Finst

Monad vuole rendere i wallet quantum-safe senza cambiare indirizzo

La proposta deve rendere possibile il passaggio a passkey, multisig e in seguito alla crittografia post-quantum senza creare un nuovo indirizzo wallet. Allo stesso tempo Monad sta lavorando alla crescita nella DeFi, con molta liquidità in stablecoin sulla rete.

Monad vuole rendere i wallet quantum-safe senza cambiare indirizzo

In breve

  • Monad vuole scollegare gli indirizzi wallet dalle chiavi di approvazione, così gli utenti possono sostituire le chiavi senza cambiare indirizzo.
  • La proposta deve rendere possibile il passaggio a passkey, wallet multisignature e in seguito alla crittografia post-quantum.
  • L’approccio risponde alle preoccupazioni che i computer quantistici, col tempo, possano mettere a rischio le firme digitali e quindi i fondi crypto.

Monad ha presentato una proposta per rendere i crypto wallet più sicuri e flessibili, così gli utenti possono sostituire la propria chiave senza perdere il proprio indirizzo esistente. Questo dovrebbe rendere più facile passare a una sicurezza più forte, come passkey, opzioni di recupero e, alla fine, anche la crittografia quantum-safe.

Cosa vuole cambiare Monad

Nella proposta, il wallet address fisso viene scollegato dalla chiave che approva le transazioni. Oggi la perdita di una chiave del genere può significare che un utente resta escluso per sempre, mentre il passaggio a un sistema di sicurezza più forte spesso si traduce in un nuovo indirizzo wallet e nello spostamento di tutti gli asset.
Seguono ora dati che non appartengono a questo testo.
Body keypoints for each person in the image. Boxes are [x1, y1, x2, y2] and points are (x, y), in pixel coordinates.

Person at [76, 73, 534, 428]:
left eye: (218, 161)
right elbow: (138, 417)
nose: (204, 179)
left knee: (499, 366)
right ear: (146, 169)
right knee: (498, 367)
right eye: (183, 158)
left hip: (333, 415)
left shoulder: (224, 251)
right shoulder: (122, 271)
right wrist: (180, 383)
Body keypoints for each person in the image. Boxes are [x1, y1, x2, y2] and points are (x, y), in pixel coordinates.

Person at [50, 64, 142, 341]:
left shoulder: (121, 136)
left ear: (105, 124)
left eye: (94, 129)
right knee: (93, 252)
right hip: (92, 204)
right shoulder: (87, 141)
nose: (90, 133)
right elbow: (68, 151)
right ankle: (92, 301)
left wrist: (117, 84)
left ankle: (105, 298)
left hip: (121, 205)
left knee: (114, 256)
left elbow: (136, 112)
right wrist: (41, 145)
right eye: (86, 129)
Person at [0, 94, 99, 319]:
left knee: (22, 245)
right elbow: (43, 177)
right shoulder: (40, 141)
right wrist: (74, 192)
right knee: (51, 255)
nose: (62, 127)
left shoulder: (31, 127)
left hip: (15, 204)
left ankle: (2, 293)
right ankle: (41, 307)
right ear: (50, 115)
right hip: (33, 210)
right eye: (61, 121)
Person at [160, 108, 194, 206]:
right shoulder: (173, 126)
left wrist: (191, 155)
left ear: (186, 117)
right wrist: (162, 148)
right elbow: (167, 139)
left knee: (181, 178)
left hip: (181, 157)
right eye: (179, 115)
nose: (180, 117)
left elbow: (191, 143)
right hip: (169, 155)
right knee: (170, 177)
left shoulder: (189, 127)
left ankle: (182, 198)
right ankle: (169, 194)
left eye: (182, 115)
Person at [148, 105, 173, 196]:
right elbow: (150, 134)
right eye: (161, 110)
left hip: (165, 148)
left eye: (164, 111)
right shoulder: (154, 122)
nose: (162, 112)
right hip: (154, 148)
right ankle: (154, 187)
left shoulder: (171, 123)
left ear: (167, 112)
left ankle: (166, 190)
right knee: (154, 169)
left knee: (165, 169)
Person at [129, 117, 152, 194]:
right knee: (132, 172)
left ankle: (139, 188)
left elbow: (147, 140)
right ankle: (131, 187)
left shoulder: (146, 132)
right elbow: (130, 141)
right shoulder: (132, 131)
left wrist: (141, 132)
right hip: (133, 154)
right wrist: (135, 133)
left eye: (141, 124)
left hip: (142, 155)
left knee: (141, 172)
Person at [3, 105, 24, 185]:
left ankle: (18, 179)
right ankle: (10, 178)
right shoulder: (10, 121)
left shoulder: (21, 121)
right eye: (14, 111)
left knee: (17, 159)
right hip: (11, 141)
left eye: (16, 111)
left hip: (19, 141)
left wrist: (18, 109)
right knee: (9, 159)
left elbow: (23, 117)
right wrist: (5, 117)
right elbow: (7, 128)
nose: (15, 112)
Monad vuole che gli utenti possano aggiungere, sostituire o revocare chiavi mentre l’indirizzo resta uguale. In questo modo gli account esistenti potrebbero, per esempio, essere convertiti in un wallet multisignature, oppure essere dotati di passkey su telefoni e laptop. Un account potrebbe anche essere aggiornato in seguito a uno schema di sicurezza post-quantum senza dover spostare gli asset.
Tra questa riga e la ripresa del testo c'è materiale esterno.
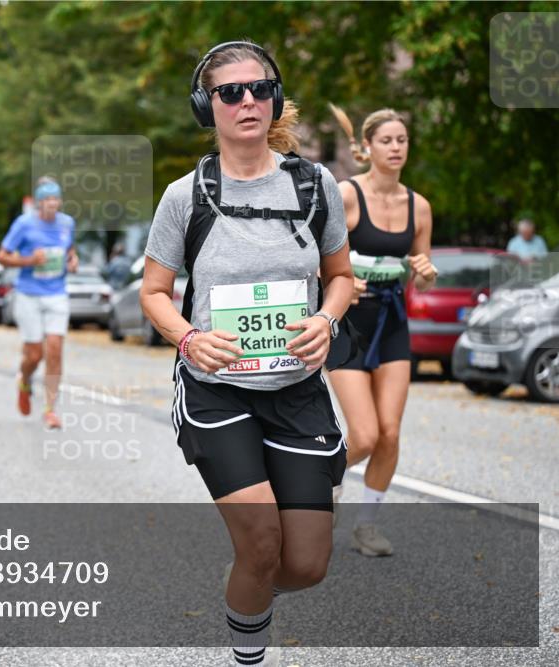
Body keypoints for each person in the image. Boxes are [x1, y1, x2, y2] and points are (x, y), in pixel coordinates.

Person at [140, 42, 354, 667]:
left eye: (260, 88)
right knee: (261, 543)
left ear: (276, 98)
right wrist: (188, 338)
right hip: (216, 390)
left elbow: (339, 276)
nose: (248, 101)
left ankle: (249, 585)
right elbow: (153, 292)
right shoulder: (187, 196)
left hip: (297, 389)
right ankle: (248, 653)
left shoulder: (316, 187)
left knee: (306, 564)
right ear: (207, 106)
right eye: (230, 92)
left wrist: (326, 318)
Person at [326, 105, 438, 557]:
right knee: (366, 435)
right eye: (387, 140)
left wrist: (427, 274)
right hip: (348, 325)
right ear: (366, 147)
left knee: (390, 433)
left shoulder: (420, 206)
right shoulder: (346, 195)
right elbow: (313, 255)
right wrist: (337, 280)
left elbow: (421, 274)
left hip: (392, 323)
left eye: (402, 140)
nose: (396, 148)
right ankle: (322, 480)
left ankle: (366, 527)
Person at [0, 177, 79, 430]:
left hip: (56, 293)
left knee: (55, 350)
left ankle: (50, 410)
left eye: (56, 199)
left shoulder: (67, 223)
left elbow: (70, 251)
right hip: (29, 294)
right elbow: (2, 256)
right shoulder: (24, 224)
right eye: (47, 200)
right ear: (38, 203)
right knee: (34, 354)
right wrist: (29, 261)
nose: (52, 205)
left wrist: (73, 261)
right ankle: (24, 380)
Perché la sicurezza quantistica conta

La discussione si inserisce in una preoccupazione più ampia nel mondo crypto: potenti computer quantistici potrebbero, nel tempo, compromettere le firme digitali che dimostrano la proprietà delle coin. Gli sviluppatori di Bitcoin stanno già lavorando a schemi di firma resistenti al quantum, mentre Ethereum considera ormai la sicurezza post-quantum una priorità formale di ricerca per wallet, staking e smart contract.

L’attenzione non è solo teorica. Anche nella sua roadmap Ethereum sta lavorando alla sostituzione delle firme esistenti con varianti quantum-safe, mentre altre blockchain stanno già sperimentando la crittografia post-quantum. Allo stesso tempo, però, un passaggio del genere è pesante dal punto di vista tecnico, perché firme più grandi richiedono più spazio di archiviazione, banda e potenza di validazione.

Importanza per gli utenti Ethereum

Per chi usa reti compatibili con Ethereum, questo è rilevante perché la sicurezza del wallet sta diventando sempre più un livello di prodotto e non solo un problema di gestione delle chiavi. Se un indirizzo può restare lo stesso mentre cambia la sicurezza sottostante, nella pratica il passaggio a nuove forme di protezione può diventare più semplice. Monad è ancora in una fase iniziale di progettazione, quindi i dettagli esatti devono ancora essere definiti.

Nel frattempo Monad sta attirando sempre più attenzione nel mercato crypto. Secondo DefiLlama, sulla rete ci sono circa $939 milioni (€805 milioni) bloccati in app DeFi, di cui circa $732 milioni (€628 milioni) in stablecoin, e il token MON martedì era circa il 2% più in alto. La proposta è stata scritta da Kushal Babel e Jan Camenisch e per ora resta una prima versione; una specifica dettagliata di implementazione deve ancora arrivare.

Per chi vuole inquadrare meglio il tema della sicurezza: nel settore si vede sempre più spesso che processi deboli di gestione delle chiavi e di governance possono causare danni maggiori dei semplici bug degli smart contract. Questo schema è emerso anche in una recente analisi sui crypto-hack nel 2026.


Avvertenza: Questo contenuto ha esclusivamente scopo informativo e non costituisce consulenza finanziaria, di investimento, legale o fiscale. Le informazioni fornite possono essere incomplete, inesatte o non aggiornate e non devono essere considerate come riferimento decisionale. Nulla su questo sito web deve essere considerato una raccomandazione ad acquistare, vendere o detenere criptovalute. Investire in cripto-asset comporta rischio di perdita.